In the article below on sending DNA to the moon, reproduce the passage between "Shatner is the" and "the lunar lander.", inclusive, keeping every word and punctuation mark unchanged.

• [Excerpt to read]
⟨

LOS ANGELES — “Star Trek” legend William Shatner is hoping others will join him to boldly go where no man has gone before. On Friday, the actor best known for playing Captain James T. Kirk in the iconic 1960s television series debuted a new service that will let paying customers send their DNA to the moon.


What You Need To Know

  • Space Crystals is a Houston-based startup that lets paying customers send their DNA to the moon

  • Customers who pay $150,000 have a hair sample grown into a pair of crystals on board the International Space Station

  • One crystal is given to the customer while the other is flown to the moon on a lunar time capsule

  • The first space crystals will fly on a 2024 lunar lander mission

“I’m going to die, and I’m going to disappear. What can I do?” the 92-year-old told a small crowd assembled outside Hollywood’s Chinese Theatre. “Here we have the possibility of a type of immortality.”

Shatner is the first paying customer for the service as well as an investor and brand ambassador for the Houston-based startup Space Crystals. Through the company’s Immortalize Me program, individuals can have their DNA grown into a pair of crystals on board a spaceship. One crystal is given to the customer. The other is sent to the moon on board a lunar time capsule. Launching next year, the service costs $150,000.

The fee includes a DNA kit to submit a strand of hair, processing of the DNA in a crystalline solution, the crystalline solution’s flight to the International Space Station and the transport of the crystal to the moon, where it stays attached to the lunar lander.

Customers receive a commemorative plaque. (Photo courtesy of Space Crystals)

“Our clients can hold their keepsake crystal in their hand, look up in the night sky and know a part of themselves is there, tied together through space and time in what we call the crystal connection,” company founder Kevin Heath said.

⟩

• [Records shown]
⟨

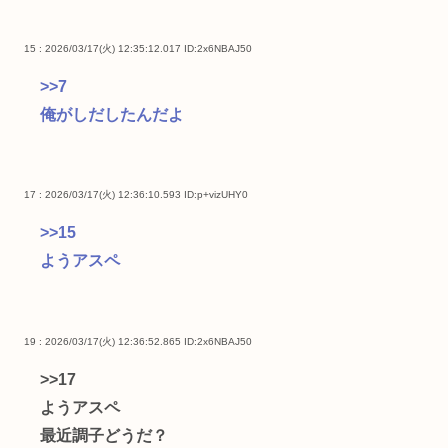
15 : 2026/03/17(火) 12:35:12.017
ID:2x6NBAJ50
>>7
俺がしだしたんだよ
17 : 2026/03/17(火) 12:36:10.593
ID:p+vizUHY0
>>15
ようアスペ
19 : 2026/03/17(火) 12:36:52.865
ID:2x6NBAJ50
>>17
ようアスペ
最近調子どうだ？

⟩
⟨

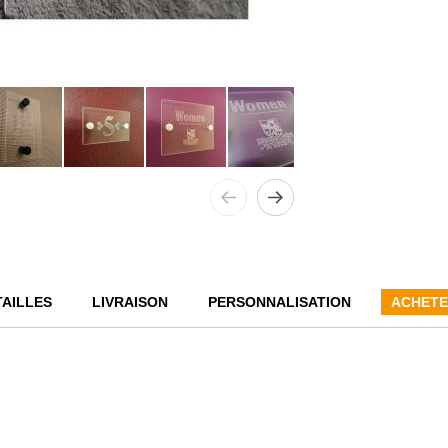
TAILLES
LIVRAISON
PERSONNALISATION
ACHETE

⟩
⟨

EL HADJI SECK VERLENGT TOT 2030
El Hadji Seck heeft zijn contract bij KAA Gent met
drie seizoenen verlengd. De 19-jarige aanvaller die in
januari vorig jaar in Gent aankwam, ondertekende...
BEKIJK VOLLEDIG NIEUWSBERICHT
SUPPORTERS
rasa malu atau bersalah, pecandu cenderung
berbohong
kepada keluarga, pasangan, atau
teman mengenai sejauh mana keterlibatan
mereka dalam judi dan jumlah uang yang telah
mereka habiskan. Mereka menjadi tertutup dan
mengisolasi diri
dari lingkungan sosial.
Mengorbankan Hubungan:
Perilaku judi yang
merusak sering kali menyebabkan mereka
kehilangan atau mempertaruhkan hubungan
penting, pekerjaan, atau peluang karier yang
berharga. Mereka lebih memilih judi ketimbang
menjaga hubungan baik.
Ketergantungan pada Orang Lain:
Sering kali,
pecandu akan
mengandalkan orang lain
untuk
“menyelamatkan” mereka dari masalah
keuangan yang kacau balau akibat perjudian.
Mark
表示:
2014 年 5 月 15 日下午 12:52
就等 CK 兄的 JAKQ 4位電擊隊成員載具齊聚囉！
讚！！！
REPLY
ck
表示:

⟩

• [Solution below]
Shatner is the first paying customer for the service as well as an investor and brand ambassador for the Houston-based startup Space Crystals. Through the company’s Immortalize Me program, individuals can have their DNA grown into a pair of crystals on board a spaceship. One crystal is given to the customer. The other is sent to the moon on board a lunar time capsule. Launching next year, the service costs $150,000.

The fee includes a DNA kit to submit a strand of hair, processing of the DNA in a crystalline solution, the crystalline solution’s flight to the International Space Station and the transport of the crystal to the moon, where it stays attached to the lunar lander.